Fans Reflect On Super Bowl 53 As Sports And Politics Collide

Feb 4, 2019

The New England Patriots are Super Bowl champions. They defeated the Los Angeles Rams 13-3 on Sunday to take home the Lombardi Trophy.

Atlanta city officials expected a million people from ranging from locals to out of town visitors to travel around downtown for the Super Bowl and related festivities. 

The fan experience in the Home Depot Backyard behind Mercedes-Benz Stadium on Super Bowl Sunday.
Credit Ross Terrell / Georgia Public Broadcasting

The Experience

Super Bowl Experience featured an NFL themed park in the Georgia World Congress Center, while music blared from dozens of free concerts in Centennial Olympic Park.

Ruben Ramos, a fan of the New England Patriots, traveled here from Connecticut.

“This is just great weather and the city’s beautiful,” Ramos said, sitting in the park sipping a beer.

He went to Super Bowl 46 in Indianapolis, but the Patriots lost that game. Compared to last game, he said this was just a different atmosphere.

“It’s a lot of Patriots fans here. I’m impressed. I mean a lot,” Ramos said through a laugh. “And Atlanta has been very nice to us even though we beat them a couple years ago. They’ve been really nice as a city to welcome us.”

Georgia Connections

He’s referencing Super Bowl 51; a sore spot for many Atlantans. The Falcons were playing in the championship game for the first time since 1999. They were up 28-3 in the third quarter. Thirty-one unanswered points and an extra quarter later, they walked off the field without the trophy.

While that’s a memory Georgians try to bury, it isn’t the only connection to the state influencing which team people are rooting for.

Both offenses feature stars from the University of Georgia. Todd Gurley is the top running back for the Los Angeles Rams, and Sony Michel has stepped up as a back for the New England Patriots in his rookie season.

Cardell Smart of Ellenwood took in the Super Bowl experience with his family. They all sported UGA gear.  

Smart said he wants both Gurley and Michel to be successful, but, for Super Bowl 53, he’s going with the older Bulldog. 

“I’m pulling for Gurley,” he said. “He’s been in the league longer. Sony Michel is with the Patriots and this is his first year so he’s going to have time to go ahead and get a Super Bowl ring, so I’m pulling for Gurley.”

Political Intersection

Juilan Smart is Cardell’s 9-year-old son. He sided with his dad’s choice in team but for a different reason.

“I’m going with the Rams because I don’t like Tom Brady and how he agrees with Donald Trump,” he said.

On multiple occasions, President Donald Trump has publicly praised the Patriots quarterback and has called him a friend. During Trump’s run for office, a “Make America Great Again” hat was spotted in Brady’s locker.

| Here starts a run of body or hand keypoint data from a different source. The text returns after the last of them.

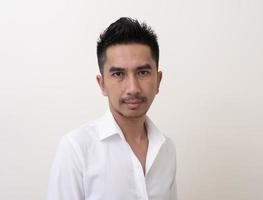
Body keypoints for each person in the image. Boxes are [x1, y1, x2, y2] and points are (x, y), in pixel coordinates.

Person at [47, 17, 177, 200]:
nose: (133, 88)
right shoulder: (76, 149)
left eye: (143, 72)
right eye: (118, 74)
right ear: (102, 84)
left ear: (158, 80)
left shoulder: (166, 149)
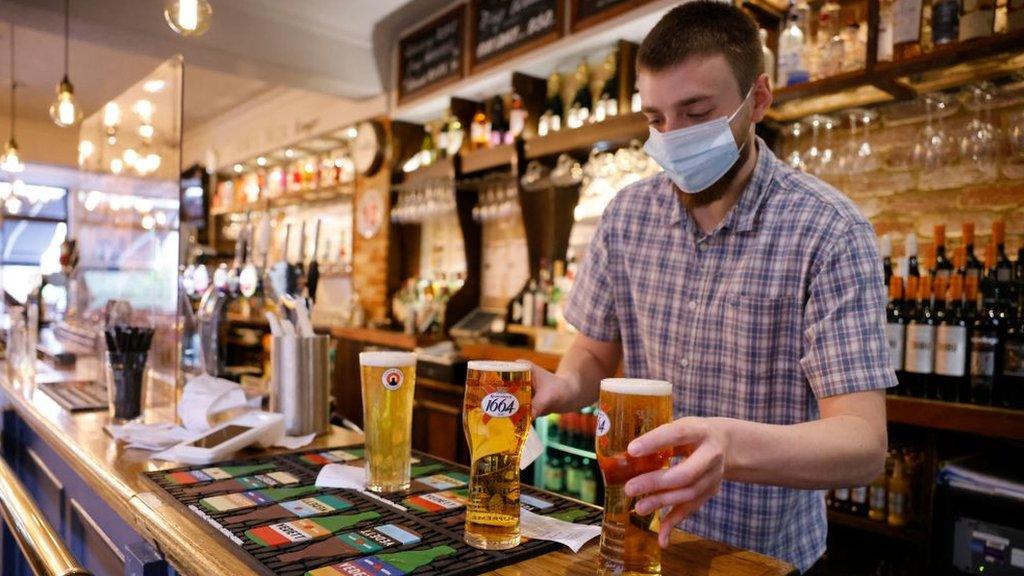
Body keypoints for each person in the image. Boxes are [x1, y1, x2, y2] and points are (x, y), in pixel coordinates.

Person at [528, 2, 893, 572]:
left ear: (759, 100)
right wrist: (561, 386)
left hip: (760, 559)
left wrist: (730, 446)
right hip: (636, 542)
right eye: (656, 120)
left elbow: (864, 446)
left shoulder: (829, 230)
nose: (672, 139)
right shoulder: (626, 216)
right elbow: (595, 353)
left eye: (696, 112)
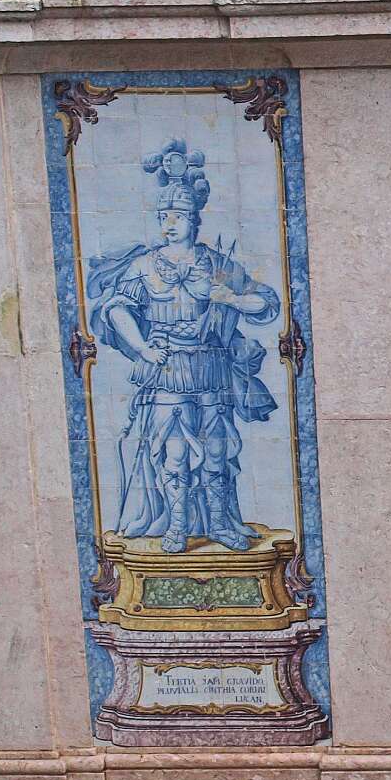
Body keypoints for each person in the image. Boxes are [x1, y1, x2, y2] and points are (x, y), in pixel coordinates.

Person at [87, 140, 281, 552]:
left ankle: (220, 526)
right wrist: (142, 348)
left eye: (177, 216)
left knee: (216, 454)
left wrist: (229, 298)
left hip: (211, 370)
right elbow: (115, 309)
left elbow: (266, 303)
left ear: (195, 219)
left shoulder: (218, 264)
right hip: (167, 371)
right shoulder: (144, 265)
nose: (169, 223)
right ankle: (176, 527)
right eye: (164, 216)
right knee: (173, 455)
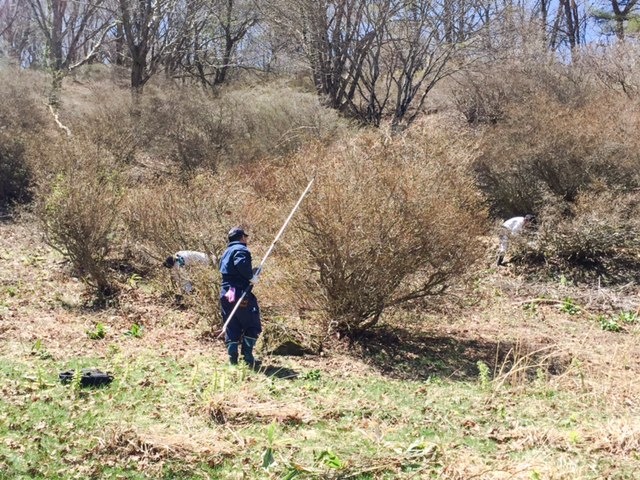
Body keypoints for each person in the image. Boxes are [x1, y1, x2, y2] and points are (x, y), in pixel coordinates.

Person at [219, 227, 261, 367]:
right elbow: (241, 264)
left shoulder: (225, 252)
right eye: (245, 237)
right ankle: (247, 358)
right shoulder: (241, 249)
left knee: (232, 325)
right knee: (252, 323)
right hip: (240, 293)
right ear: (242, 237)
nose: (246, 239)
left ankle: (233, 361)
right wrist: (251, 277)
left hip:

Brady and Trump’s relationship wasn’t the only intersection of sports and politics.

At Piedmont Park in midtown, hundreds of people gathered for an anti-Confederate monument rally. 

Richard Rose, president of Atlanta's NAACP chapter, is joined on stage by local social justice organizations.
Credit Ross Terrell / Georgia Public Broadcasting

Richard Rose, president of Atlanta’s NAACP branch, said while the Super Bowl is a world-wide event, the conversation on social injustice must continue long after.

“This is about life. Sports are just a part of life,” Rose said. “The world is here in Atlanta, looking at Atlanta. We want to take this opportunity to talk about what Georgia really is. Georgia is home to the largest shrine to white supremacy."

Rose was referring to Stone Mountain, which has three Confederate generals carved into its side.

The park was closed Saturday, due to the threat of a white supremacy rally that never received a permit.

Instead, members of Atlanta antifascists held a “victory” rally where they burned a Klansman effigy.

Politics aside, there was still a game to be played. And that’s what brought throngs of people downtown including Jerome Harper.

Lasting Impact

He and his wife live here but wore their Philadelphia Eagles gear proudly. He said this weekend helped erase some of the bad memories from the last time the Super Bowl was played here.

Back in 2000, Atlanta was hit with two ice storms the weekend of the game. The night after the game, two men were stabbed to death by the group of Hall of Fame Linebacker Ray Lewis.

Harper said he has one thing to say to the Falcons owner whose goal in building Mercedes-Benz Stadium was to attract major sporting events.

“I can tell Arthur Blank after this experience, he will get another Super Bowl.”

Super Bowl 54 will be in Miami. A game that Blank and most of Atlanta hopes the Falcons will be playing in.

Though, the sporting events don’t stop coming into town. Next year, Mercedes-Benz Stadium will host the NCAA Final Four. Then in 2026, as North America hosts the World Cup, FIFA has announced games will also be played here.